++++ Excerpt to read ++++

St. Barnabas, one of the earliest Apostles, is mostly a supporting actor in the story of the early church. In the drama of those first years following Pentecost, he receives fewer lines of dialogue than our main characters, Peter or Paul. Plus, his character is not as heroically depicted for any grand act of miracle or sacrifice, such as the striking down of Ananias, or the martyrdom of Stephen. Yet his presence is noted in an awful lot of scenes in the early Christian story, especially in the Acts of the Apostles. Even as just a supporting cast member, the impact of his role is irreplaceable in the development and spread of Christianity.
Take for example Saul’s return to Jerusalem after the Damascus road experience: it is Barnabas who vouches for the sincerity of his conversion and helps convince the other apostles to accept him (Acts 9:27). Where would Christianity be without St. Paul the Apostle and his writings and witness? Barnabas’ witness gets him started and legitimates him as an insider and apostle.
Or consider the missionary journeys to Antioch and beyond, recorded later in the Acts of the Apostles (chapters 13 and 14). Barnabas and Paul set out together to spread the message of Jesus. It is Paul who converts the governor of Cyprus by striking the sorcerer, Bar-Jesus, blind. And it is again Paul who makes the stirring speech in the synagogue of Pisidia, but Barnabas is at his side through the whole journey.

++++ Source material ++++

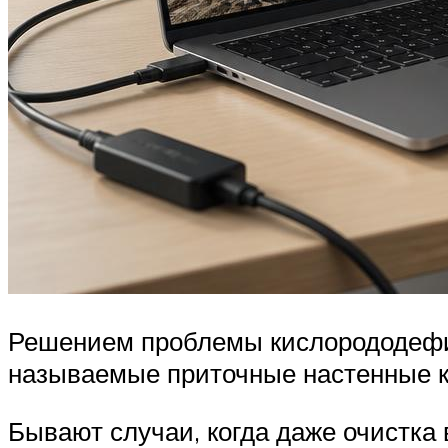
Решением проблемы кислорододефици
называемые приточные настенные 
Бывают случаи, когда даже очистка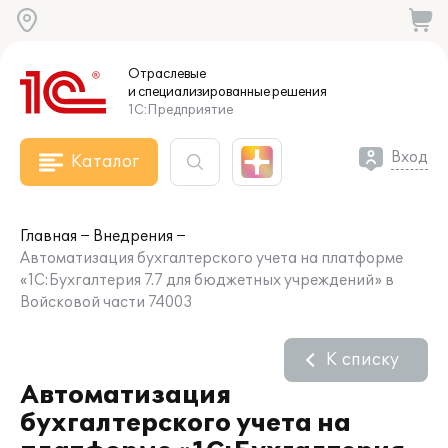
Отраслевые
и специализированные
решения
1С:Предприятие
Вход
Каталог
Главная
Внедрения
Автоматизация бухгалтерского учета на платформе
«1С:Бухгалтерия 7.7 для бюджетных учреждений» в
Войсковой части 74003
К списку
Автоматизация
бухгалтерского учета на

++++

**Brief**
In the text about St. Barnabas, how does Paul convert the governor of Cyprus?

**Expected answer**
He strikes the sorcerer Bar-Jesus blind.